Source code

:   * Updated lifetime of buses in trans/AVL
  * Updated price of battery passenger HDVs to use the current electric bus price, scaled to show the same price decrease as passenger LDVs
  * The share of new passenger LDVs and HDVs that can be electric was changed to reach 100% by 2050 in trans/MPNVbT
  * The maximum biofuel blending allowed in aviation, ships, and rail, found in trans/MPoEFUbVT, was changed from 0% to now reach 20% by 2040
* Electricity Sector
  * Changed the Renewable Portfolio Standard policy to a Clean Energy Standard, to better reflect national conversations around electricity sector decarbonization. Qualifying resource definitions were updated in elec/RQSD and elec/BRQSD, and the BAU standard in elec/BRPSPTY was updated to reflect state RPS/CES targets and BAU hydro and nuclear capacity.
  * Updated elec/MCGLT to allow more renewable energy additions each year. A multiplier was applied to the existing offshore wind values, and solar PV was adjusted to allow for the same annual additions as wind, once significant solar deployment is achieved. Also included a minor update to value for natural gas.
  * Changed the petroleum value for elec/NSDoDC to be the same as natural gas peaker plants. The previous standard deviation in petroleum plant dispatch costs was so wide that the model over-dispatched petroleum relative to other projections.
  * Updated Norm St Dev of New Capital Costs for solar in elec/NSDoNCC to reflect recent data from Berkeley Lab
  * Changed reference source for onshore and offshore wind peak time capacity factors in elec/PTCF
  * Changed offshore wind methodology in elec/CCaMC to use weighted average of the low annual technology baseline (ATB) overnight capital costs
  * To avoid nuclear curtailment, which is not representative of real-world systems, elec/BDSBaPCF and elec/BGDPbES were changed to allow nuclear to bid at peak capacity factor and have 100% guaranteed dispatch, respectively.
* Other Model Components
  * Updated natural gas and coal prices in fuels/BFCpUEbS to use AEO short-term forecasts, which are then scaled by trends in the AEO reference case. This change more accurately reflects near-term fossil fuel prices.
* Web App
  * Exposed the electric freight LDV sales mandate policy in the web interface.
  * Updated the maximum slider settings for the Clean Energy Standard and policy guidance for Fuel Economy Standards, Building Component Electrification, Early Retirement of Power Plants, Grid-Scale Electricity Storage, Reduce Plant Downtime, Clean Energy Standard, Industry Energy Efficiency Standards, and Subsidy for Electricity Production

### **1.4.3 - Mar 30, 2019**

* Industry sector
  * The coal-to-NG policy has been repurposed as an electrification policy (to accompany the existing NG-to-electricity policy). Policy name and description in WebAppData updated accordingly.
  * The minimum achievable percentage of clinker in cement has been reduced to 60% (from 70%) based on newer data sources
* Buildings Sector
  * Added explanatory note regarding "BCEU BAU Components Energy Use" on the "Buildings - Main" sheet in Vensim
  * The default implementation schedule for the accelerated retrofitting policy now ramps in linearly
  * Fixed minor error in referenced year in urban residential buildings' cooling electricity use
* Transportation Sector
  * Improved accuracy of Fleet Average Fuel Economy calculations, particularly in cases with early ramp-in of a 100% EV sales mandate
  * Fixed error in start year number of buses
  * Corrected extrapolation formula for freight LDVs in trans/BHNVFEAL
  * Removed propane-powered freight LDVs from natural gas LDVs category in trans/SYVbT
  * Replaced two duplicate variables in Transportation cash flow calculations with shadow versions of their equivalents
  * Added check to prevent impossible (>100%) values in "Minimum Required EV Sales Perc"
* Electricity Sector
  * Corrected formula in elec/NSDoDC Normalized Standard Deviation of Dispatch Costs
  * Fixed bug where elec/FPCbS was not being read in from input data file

----------

*Exercise*: Only the final stretch of the entries above is needed: print exactly the lines from the line containing "LDVs in trans/BHNVFEAL" through the last one.

*Reply*:
  * Corrected extrapolation formula for freight LDVs in trans/BHNVFEAL
  * Removed propane-powered freight LDVs from natural gas LDVs category in trans/SYVbT
  * Replaced two duplicate variables in Transportation cash flow calculations with shadow versions of their equivalents
  * Added check to prevent impossible (>100%) values in "Minimum Required EV Sales Perc"
* Electricity Sector
  * Corrected formula in elec/NSDoDC Normalized Standard Deviation of Dispatch Costs
  * Fixed bug where elec/FPCbS was not being read in from input data file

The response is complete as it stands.